_Prompt_
Every line of the data that includes "stained" should be copied out.

_Records to process_
══════

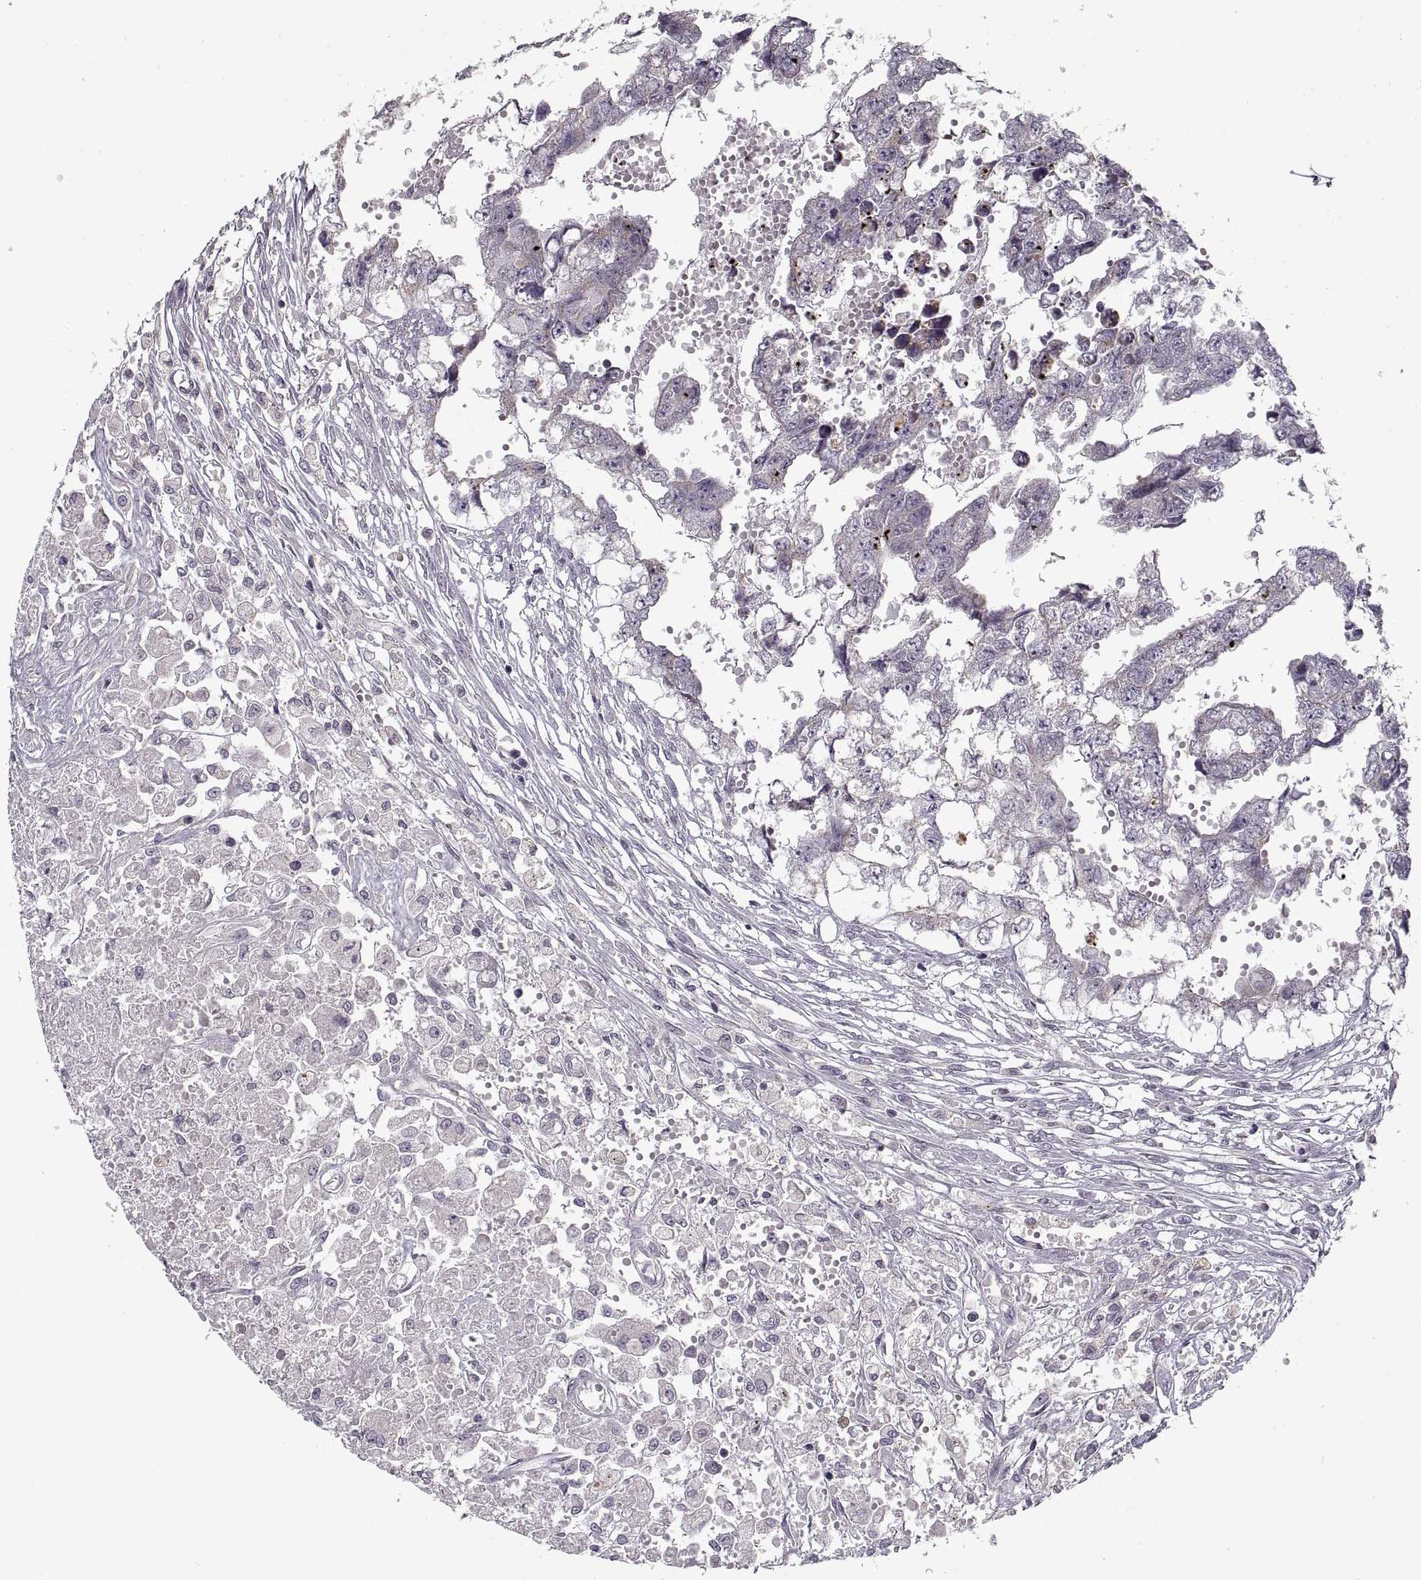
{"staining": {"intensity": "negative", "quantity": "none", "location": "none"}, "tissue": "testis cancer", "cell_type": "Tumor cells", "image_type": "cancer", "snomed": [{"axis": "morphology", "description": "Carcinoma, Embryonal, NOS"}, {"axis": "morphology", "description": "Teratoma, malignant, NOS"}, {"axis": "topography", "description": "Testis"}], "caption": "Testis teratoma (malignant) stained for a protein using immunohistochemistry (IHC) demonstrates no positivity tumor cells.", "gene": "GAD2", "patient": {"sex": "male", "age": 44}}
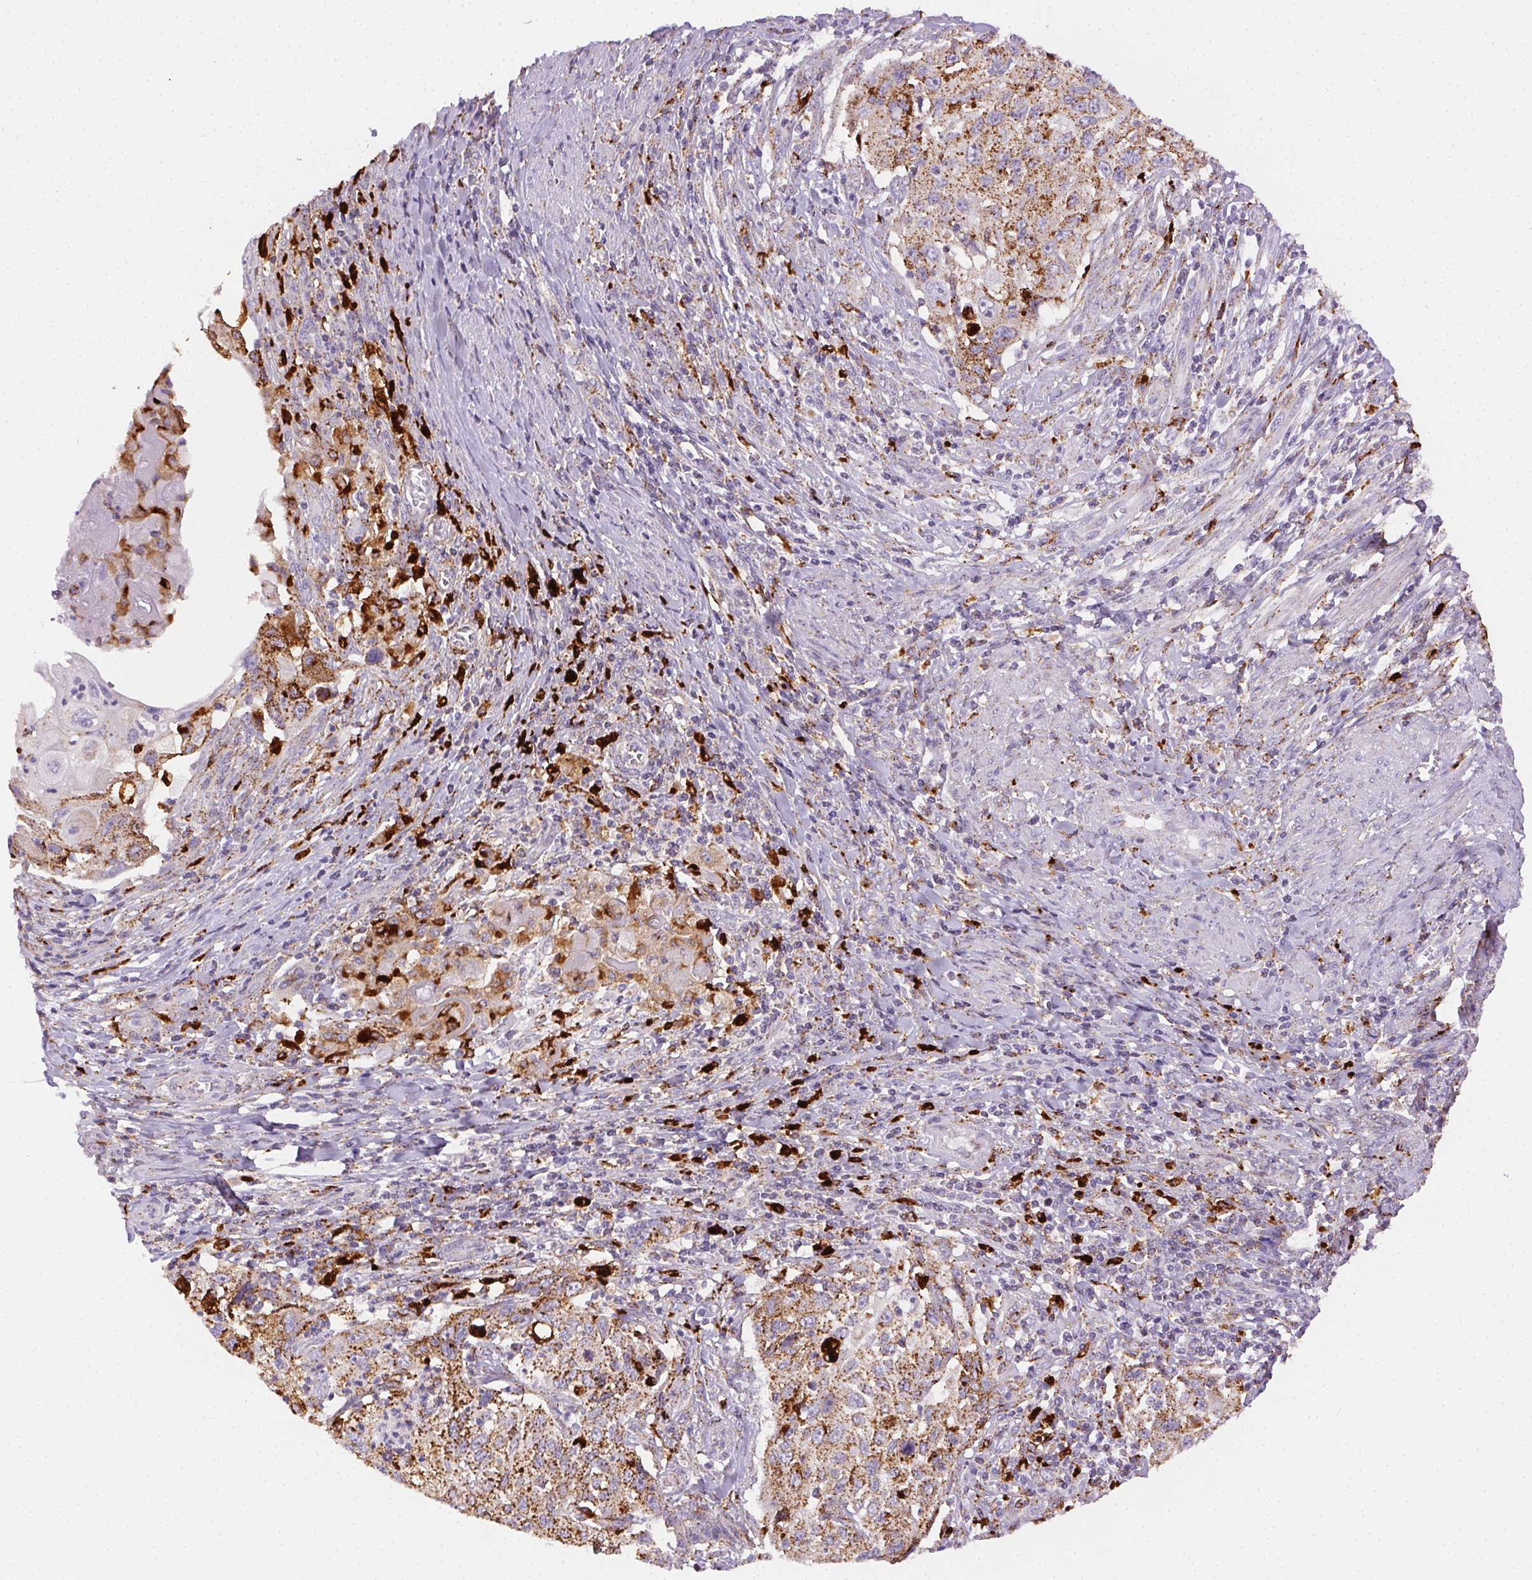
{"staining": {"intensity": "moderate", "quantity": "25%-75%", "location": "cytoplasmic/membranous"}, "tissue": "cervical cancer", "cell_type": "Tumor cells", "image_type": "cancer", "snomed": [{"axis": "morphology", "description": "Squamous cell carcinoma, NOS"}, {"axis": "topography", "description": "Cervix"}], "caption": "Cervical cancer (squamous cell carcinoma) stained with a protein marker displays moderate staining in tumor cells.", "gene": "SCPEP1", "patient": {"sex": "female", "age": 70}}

══════

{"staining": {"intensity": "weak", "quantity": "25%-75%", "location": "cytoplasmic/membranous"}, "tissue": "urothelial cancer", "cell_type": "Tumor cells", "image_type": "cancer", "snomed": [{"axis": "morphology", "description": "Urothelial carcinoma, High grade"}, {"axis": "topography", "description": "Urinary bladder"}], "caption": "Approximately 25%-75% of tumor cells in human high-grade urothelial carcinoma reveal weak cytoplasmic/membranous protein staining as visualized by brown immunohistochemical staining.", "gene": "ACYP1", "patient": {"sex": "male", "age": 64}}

══════

_Result below_
{"staining": {"intensity": "negative", "quantity": "none", "location": "none"}, "tissue": "testis cancer", "cell_type": "Tumor cells", "image_type": "cancer", "snomed": [{"axis": "morphology", "description": "Carcinoma, Embryonal, NOS"}, {"axis": "morphology", "description": "Teratoma, malignant, NOS"}, {"axis": "topography", "description": "Testis"}], "caption": "Testis teratoma (malignant) stained for a protein using immunohistochemistry (IHC) demonstrates no positivity tumor cells.", "gene": "GAD2", "patient": {"sex": "male", "age": 44}}
{"staining": {"intensity": "moderate", "quantity": "25%-75%", "location": "cytoplasmic/membranous"}, "tissue": "cervical cancer", "cell_type": "Tumor cells", "image_type": "cancer", "snomed": [{"axis": "morphology", "description": "Squamous cell carcinoma, NOS"}, {"axis": "topography", "description": "Cervix"}], "caption": "Cervical cancer (squamous cell carcinoma) stained with a protein marker displays moderate staining in tumor cells.", "gene": "SCPEP1", "patient": {"sex": "female", "age": 70}}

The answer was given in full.